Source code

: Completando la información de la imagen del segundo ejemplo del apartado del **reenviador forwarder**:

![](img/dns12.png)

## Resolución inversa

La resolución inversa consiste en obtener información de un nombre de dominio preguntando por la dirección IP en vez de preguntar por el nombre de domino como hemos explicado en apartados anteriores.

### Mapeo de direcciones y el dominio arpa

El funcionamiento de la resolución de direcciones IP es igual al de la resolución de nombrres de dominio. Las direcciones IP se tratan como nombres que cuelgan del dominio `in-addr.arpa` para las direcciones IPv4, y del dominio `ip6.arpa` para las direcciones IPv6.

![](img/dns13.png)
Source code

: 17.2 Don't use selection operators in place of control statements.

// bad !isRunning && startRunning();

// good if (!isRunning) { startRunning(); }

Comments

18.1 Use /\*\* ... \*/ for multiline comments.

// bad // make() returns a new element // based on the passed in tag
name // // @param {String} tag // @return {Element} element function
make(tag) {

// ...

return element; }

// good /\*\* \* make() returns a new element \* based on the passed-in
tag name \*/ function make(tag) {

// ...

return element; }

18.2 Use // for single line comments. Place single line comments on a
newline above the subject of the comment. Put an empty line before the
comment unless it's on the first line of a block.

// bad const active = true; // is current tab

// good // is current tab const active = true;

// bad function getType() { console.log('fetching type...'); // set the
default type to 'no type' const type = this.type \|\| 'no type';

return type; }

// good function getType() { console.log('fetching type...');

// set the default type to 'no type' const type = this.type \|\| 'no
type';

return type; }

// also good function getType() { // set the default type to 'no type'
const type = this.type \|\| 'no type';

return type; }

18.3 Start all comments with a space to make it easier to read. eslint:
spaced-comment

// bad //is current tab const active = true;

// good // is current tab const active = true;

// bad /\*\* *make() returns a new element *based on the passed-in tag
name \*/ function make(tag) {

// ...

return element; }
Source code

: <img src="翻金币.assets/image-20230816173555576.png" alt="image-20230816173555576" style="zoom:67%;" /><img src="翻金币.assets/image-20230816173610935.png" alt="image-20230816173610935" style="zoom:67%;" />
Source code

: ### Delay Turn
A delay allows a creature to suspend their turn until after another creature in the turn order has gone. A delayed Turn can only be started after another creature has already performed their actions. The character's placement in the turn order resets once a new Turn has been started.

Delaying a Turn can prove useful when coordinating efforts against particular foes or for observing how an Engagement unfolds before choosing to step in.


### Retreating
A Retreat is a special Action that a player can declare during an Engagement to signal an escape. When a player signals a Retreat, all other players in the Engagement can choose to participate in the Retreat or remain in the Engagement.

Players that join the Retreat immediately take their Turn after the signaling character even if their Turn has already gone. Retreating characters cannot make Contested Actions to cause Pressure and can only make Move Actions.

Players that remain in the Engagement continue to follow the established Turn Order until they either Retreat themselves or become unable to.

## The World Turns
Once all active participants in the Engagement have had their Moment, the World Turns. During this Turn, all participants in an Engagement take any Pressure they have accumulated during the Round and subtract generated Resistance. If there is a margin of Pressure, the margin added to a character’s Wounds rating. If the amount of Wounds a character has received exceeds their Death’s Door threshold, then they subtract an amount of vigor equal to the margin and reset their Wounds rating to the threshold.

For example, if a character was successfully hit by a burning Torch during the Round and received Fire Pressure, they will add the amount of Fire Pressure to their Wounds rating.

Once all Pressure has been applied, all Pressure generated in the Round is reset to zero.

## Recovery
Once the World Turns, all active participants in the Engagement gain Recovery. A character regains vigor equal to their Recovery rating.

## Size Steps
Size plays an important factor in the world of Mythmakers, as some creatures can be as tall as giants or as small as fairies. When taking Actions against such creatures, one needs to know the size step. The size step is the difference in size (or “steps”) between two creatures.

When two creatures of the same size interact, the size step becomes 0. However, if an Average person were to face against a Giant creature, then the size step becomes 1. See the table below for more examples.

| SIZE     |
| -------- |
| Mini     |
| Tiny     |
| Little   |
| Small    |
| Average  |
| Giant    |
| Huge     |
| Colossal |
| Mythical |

Activity:
Turn each line of the entries above into an item of a numbered list, and drop any blank lines.

Answer to the exercise:
1. Source code
2. : Completando la información de la imagen del segundo ejemplo del apartado del **reenviador forwarder**:
3. ![](img/dns12.png)
4. ## Resolución inversa
5. La resolución inversa consiste en obtener información de un nombre de dominio preguntando por la dirección IP en vez de preguntar por el nombre de domino como hemos explicado en apartados anteriores.
6. ### Mapeo de direcciones y el dominio arpa
7. El funcionamiento de la resolución de direcciones IP es igual al de la resolución de nombrres de dominio. Las direcciones IP se tratan como nombres que cuelgan del dominio `in-addr.arpa` para las direcciones IPv4, y del dominio `ip6.arpa` para las direcciones IPv6.
8. ![](img/dns13.png)
9. Source code
10. : 17.2 Don't use selection operators in place of control statements.
11. // bad !isRunning && startRunning();
12. // good if (!isRunning) { startRunning(); }
13. Comments
14. 18.1 Use /\*\* ... \*/ for multiline comments.
15. // bad // make() returns a new element // based on the passed in tag
16. name // // @param {String} tag // @return {Element} element function
17. make(tag) {
18. // ...
19. return element; }
20. // good /\*\* \* make() returns a new element \* based on the passed-in
21. tag name \*/ function make(tag) {
22. // ...
23. return element; }
24. 18.2 Use // for single line comments. Place single line comments on a
25. newline above the subject of the comment. Put an empty line before the
26. comment unless it's on the first line of a block.
27. // bad const active = true; // is current tab
28. // good // is current tab const active = true;
29. // bad function getType() { console.log('fetching type...'); // set the
30. default type to 'no type' const type = this.type \|\| 'no type';
31. return type; }
32. // good function getType() { console.log('fetching type...');
33. // set the default type to 'no type' const type = this.type \|\| 'no
34. type';
35. return type; }
36. // also good function getType() { // set the default type to 'no type'
37. const type = this.type \|\| 'no type';
38. return type; }
39. 18.3 Start all comments with a space to make it easier to read. eslint:
40. spaced-comment
41. // bad //is current tab const active = true;
42. // good // is current tab const active = true;
43. // bad /\*\* *make() returns a new element *based on the passed-in tag
44. name \*/ function make(tag) {
45. // ...
46. return element; }
47. Source code
48. : <img src="翻金币.assets/image-20230816173555576.png" alt="image-20230816173555576" style="zoom:67%;" /><img src="翻金币.assets/image-20230816173610935.png" alt="image-20230816173610935" style="zoom:67%;" />
49. Source code
50. : ### Delay Turn
51. A delay allows a creature to suspend their turn until after another creature in the turn order has gone. A delayed Turn can only be started after another creature has already performed their actions. The character's placement in the turn order resets once a new Turn has been started.
52. Delaying a Turn can prove useful when coordinating efforts against particular foes or for observing how an Engagement unfolds before choosing to step in.
53. ### Retreating
54. A Retreat is a special Action that a player can declare during an Engagement to signal an escape. When a player signals a Retreat, all other players in the Engagement can choose to participate in the Retreat or remain in the Engagement.
55. Players that join the Retreat immediately take their Turn after the signaling character even if their Turn has already gone. Retreating characters cannot make Contested Actions to cause Pressure and can only make Move Actions.
56. Players that remain in the Engagement continue to follow the established Turn Order until they either Retreat themselves or become unable to.
57. ## The World Turns
58. Once all active participants in the Engagement have had their Moment, the World Turns. During this Turn, all participants in an Engagement take any Pressure they have accumulated during the Round and subtract generated Resistance. If there is a margin of Pressure, the margin added to a character’s Wounds rating. If the amount of Wounds a character has received exceeds their Death’s Door threshold, then they subtract an amount of vigor equal to the margin and reset their Wounds rating to the threshold.
59. For example, if a character was successfully hit by a burning Torch during the Round and received Fire Pressure, they will add the amount of Fire Pressure to their Wounds rating.
60. Once all Pressure has been applied, all Pressure generated in the Round is reset to zero.
61. ## Recovery
62. Once the World Turns, all active participants in the Engagement gain Recovery. A character regains vigor equal to their Recovery rating.
63. ## Size Steps
64. Size plays an important factor in the world of Mythmakers, as some creatures can be as tall as giants or as small as fairies. When taking Actions against such creatures, one needs to know the size step. The size step is the difference in size (or “steps”) between two creatures.
65. When two creatures of the same size interact, the size step becomes 0. However, if an Average person were to face against a Giant creature, then the size step becomes 1. See the table below for more examples.
66. | SIZE     |
67. | -------- |
68. | Mini     |
69. | Tiny     |
70. | Little   |
71. | Small    |
72. | Average  |
73. | Giant    |
74. | Huge     |
75. | Colossal |
76. | Mythical |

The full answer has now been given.